- DATASET RECORDS -
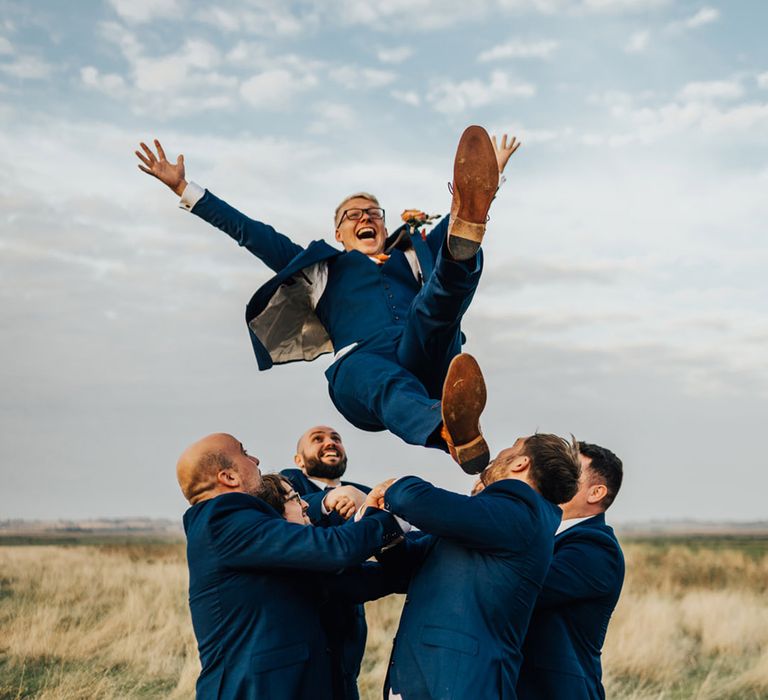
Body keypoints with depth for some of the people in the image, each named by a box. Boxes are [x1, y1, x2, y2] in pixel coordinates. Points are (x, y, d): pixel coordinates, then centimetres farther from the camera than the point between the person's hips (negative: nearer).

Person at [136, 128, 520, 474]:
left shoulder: (411, 255, 40)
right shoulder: (323, 266, 35)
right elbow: (249, 232, 34)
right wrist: (183, 188, 33)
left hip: (424, 363, 3)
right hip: (359, 363, -3)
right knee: (388, 382, -42)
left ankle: (466, 235, -63)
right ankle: (452, 432, -74)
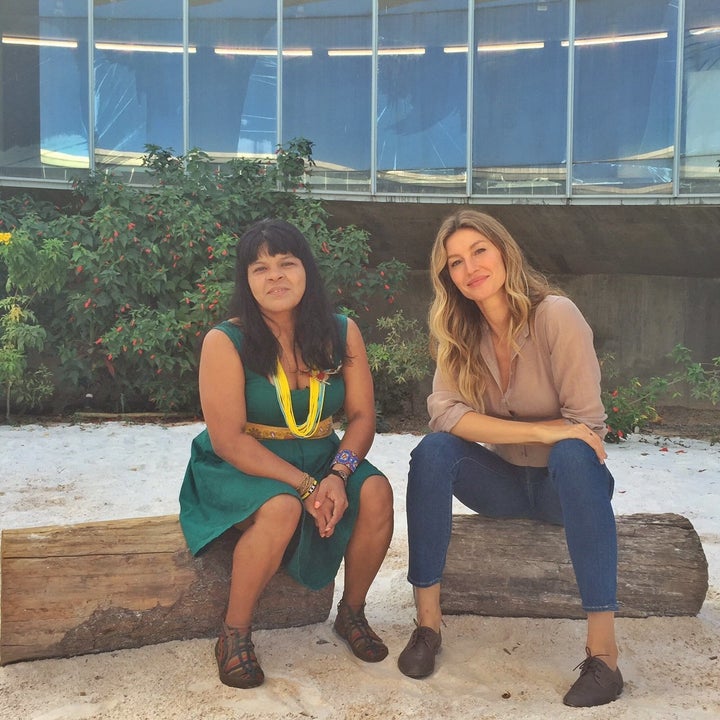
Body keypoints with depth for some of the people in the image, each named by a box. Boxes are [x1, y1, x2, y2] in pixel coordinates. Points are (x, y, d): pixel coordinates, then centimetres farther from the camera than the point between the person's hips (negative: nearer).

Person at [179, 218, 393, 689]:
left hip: (320, 459, 4)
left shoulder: (341, 333, -3)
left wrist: (338, 474, -22)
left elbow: (362, 415, -3)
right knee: (282, 507, -35)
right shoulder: (226, 342, -15)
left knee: (376, 492, -23)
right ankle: (234, 634, -12)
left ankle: (353, 612, 3)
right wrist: (305, 485, -24)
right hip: (239, 469, -4)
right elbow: (228, 439, -18)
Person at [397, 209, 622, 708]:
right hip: (504, 481, 3)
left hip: (566, 479, -3)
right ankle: (428, 620, -17)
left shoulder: (555, 314, -17)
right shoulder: (460, 332, -3)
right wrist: (539, 431, -28)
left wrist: (495, 429, -15)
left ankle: (603, 652, -33)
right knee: (433, 450, -24)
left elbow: (586, 424, -19)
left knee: (572, 456, -36)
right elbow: (444, 412, -19)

- ABOUT THIS EXERCISE -
Lines of the material may hold the string "wrist". Copy each one that does.

- RESPONSE BELOW -
right wrist: (183, 188, 33)
left wrist: (338, 474, -22)
right wrist: (305, 485, -24)
right wrist: (539, 431, -28)
left wrist: (495, 429, -15)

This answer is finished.